À ce moment-là, ils vont comprendre ‘Ah oui, on ne devait pas faire ça’. Et lui, il se dira alors : ‘Oui, je suis comme vous, je suis un homme comme vous, et je ne suis pas mis à part.’ Et quand il n’est pas mis à part, il fait partie d’une société. C’est ça qui est le principal.”
L’amour :
“Quand j’avais 13 ans à peu près, il y avait un petit garçon dans l’institution où j’étais placé. Il était petit puisqu’il était dans un landau. Je ne comprends pas pourquoi le Juge l’avait mis là : il aurait dû choisir un établissement spécialisé. Il avait une maladie, on devait l’attacher parce qu’il se mangeait. J’ai eu la chance de pouvoir connaître, dans mes tristesses, l’amour d’un petit être dont mes souvenirs sont toujours bien présents.
Et seulement alors, j’ai pu bien comprendre la signification de l’amour, moi qui n’avais jamais connu cet amour.
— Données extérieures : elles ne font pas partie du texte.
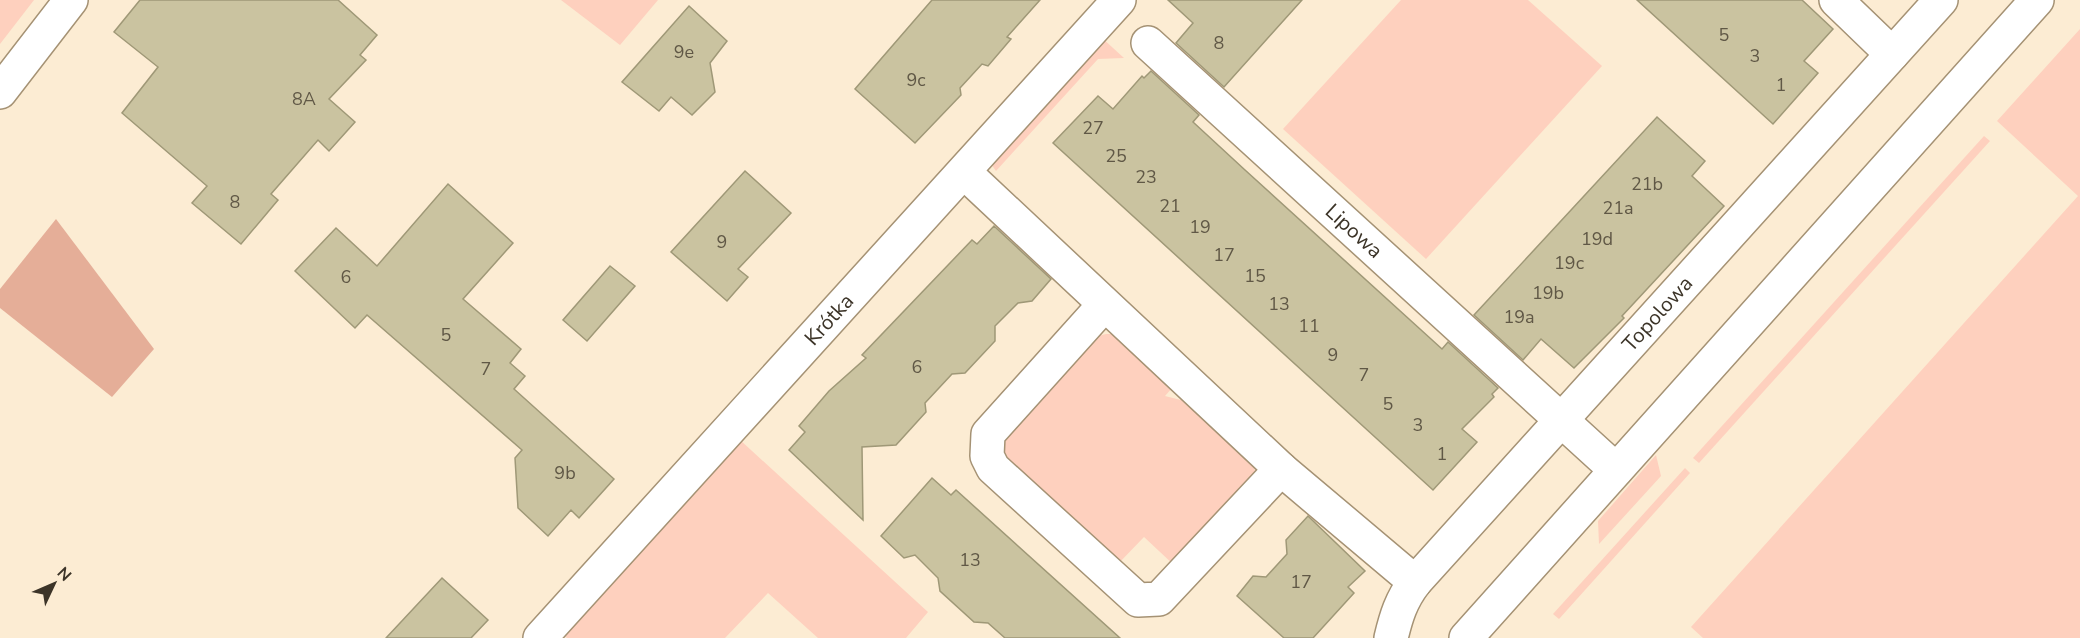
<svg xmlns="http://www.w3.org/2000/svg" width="2080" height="638" font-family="'Nunito Sans',sans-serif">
<rect width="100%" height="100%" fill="#fcecd3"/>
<g fill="#fed0be">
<polygon points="0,0 34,0 0,44"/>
<polygon points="561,0 658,0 620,45"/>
<polygon points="1401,0 1528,0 1602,66 1426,259 1283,129"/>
<polygon points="2080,29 2080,638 1703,638 1691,627 2078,196 1997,121"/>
<polygon points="1101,37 1124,58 1098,59 996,171 991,164"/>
<polygon points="1984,136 1990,141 1699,463 1693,458"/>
<polygon points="1106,334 1116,334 1173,387 1165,396 1189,402 1253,464 1256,475 1175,566 1144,537 1117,565 1005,461 1002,450 1004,436 1091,338"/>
<polygon points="739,439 928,612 906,638 818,638 768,593 725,638 567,638 562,634"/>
<polygon points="1656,455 1661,476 1599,544 1598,521"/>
<polygon points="1685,468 1690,473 1559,619 1553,614"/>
</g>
<polygon fill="#e5ae98" points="56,219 154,349 112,397 0,308 0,289"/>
<g fill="#cac3a0" stroke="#9f9877" stroke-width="1.5">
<polygon points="140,0 338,0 377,35 360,55 366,60 329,99 355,122 329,151 318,140 271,194 278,200 241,244 192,203 207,186 122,113 158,67 114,32"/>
<polygon points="932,0 1040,0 1007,37 1011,39 988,66 982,64 960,88 961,95 915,143 855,89"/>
<polygon points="1168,0 1302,0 1224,87 1176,43 1193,23"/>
<polygon points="1637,0 1802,0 1833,29 1804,61 1818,73 1773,124"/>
<polygon points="689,6 727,41 710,63 715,92 692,115 671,97 659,111 622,82"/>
<polygon points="1151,71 1199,115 1193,122 1245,170 1442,349 1448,342 1498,388 1492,394 1494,397 1462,429 1477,442 1433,490 1053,143 1098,96 1113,109 1142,76 1144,78"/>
<polygon points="1657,117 1705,161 1692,176 1724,206 1622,316 1624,318 1574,368 1541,339 1523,360 1474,315"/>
<polygon points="745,171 791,213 738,269 748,277 727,301 671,252"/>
<polygon points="448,184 513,243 463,299 521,349 510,363 525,376 514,389 614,479 579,518 571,510 548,536 518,508 515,458 522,450 367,315 355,328 295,271 336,228 377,266"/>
<polygon points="994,226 1051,279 1032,301 1018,303 995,326 995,341 965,373 952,374 925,403 926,412 896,445 862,447 863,520 789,450 805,432 799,426 829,391 866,358 862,355 972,240 977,244"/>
<polygon points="610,266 635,286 587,341 563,320"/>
<polygon points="932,478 951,495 956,490 1120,638 1005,638 988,623 974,622 940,591 938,578 915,555 904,558 881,536"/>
<polygon points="1308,516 1365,571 1348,587 1354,593 1313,638 1284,638 1237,596 1253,576 1266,577 1287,554 1286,540"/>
<polygon points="442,578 488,620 471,638 386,638"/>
</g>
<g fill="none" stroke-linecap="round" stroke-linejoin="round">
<defs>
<g id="minor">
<polyline points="1836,0 1892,54"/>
<path id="s1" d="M1148 43 1616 470"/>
<polyline points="0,92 71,0"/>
<polyline points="964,172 1281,469 1415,582"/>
<polyline points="1104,305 988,434 987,456 993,468 1138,600 1159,599 1281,469"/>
<path id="s2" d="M540 638 1119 0"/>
<path id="s3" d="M1391 638C1396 617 1401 600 1415 582L1941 0"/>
<polyline points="1466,638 2037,0"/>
</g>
</defs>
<use href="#minor" stroke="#a59274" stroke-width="36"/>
<use href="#minor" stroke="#fff" stroke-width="33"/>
</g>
<g text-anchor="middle" stroke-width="6" stroke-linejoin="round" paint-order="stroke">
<g font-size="18" fill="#605846">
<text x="1724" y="41">5</text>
<text x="1219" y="49">8</text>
<text x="684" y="58">9e</text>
<text x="1755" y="62">3</text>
<text x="916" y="86">9c</text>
<text x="1781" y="91">1</text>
<text x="304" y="105">8A</text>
<text x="1093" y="134">27</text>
<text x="1116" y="162">25</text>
<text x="1146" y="183">23</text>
<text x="1647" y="190">21b</text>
<text x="235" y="208">8</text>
<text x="1170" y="212">21</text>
<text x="1618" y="214">21a</text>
<text x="1200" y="233">19</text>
<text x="1597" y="245">19d</text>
<text x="722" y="248">9</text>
<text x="1224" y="261">17</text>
<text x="1569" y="269">19c</text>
<text x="1255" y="282">15</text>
<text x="346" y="283">6</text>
<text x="1548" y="299">19b</text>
<text x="1279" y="310">13</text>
<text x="1519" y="323">19a</text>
<text x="1309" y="332">11</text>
<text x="446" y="341">5</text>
<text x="1333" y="361">9</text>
<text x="917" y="373">6</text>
<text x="486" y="375">7</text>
<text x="1364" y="381">7</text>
<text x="1388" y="410">5</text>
<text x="1418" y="431">3</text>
<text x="1442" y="460">1</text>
<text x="565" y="479">9b</text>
<text x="970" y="566">13</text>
<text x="1301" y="588">17</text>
</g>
<g font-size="21" fill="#3c3428" stroke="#fcecd3">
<text dy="7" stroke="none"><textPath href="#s1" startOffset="279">Lipowa</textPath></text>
<text dy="7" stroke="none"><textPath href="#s3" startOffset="423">Topolowa</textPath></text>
<text dy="7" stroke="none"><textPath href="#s2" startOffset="430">Krótka</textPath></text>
</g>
</g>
<g transform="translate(54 584) rotate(46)" stroke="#fcecd3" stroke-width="4.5" paint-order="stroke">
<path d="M0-4.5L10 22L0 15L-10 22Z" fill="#3c3428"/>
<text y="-9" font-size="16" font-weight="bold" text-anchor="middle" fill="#3c3428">N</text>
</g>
</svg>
Il y avait une souffrance de moi-même qui s’est retournée due à sa souffrance à lui et ça, c’était le plus important. Je souffrais encore là, mais je devais comprendre que lui souffrait plus que moi.
Lorsqu’on m’a proposé de m’occuper de cet enfant, c’était dur pour moi de donner de l’amour à quelqu’un, à une personne. À l’âge de 13 ans, me promener avec un petit landau avec un bébé devant tout le monde eh bien, ce n’était pas facile, j’avais honte. Mais après je n’avais plus honte. Il fallait que je comprenne qu’il existe, qu’il n’y a pas que moi qui existe. Parce qu’il y a des gens qui sont plus malheureux que moi. Avant j’étais révolté, forcément, j’étais un révolté puisque je n’avais pas de famille, je n’avais pas de parents. Et il y avait quand même beaucoup de maltraitance.
Bien avec lui, j’ai appris la tendresse. Oui, puisque je devais le protéger, au moins je servais à quelque chose. Tu sais, je lui et défait ses cordes et il ne se mordait plus. Je ne sais pas ce qui se passait dans sa tête, mais je crois qu’il avait une certaine tendresse pour moi, une affection. Il m’a fallu attendre 13 ans pour connaître l’amour.”
Michel, ta vie a été un long combat. Repose en paix à présent. Tu continueras à nous inspirer.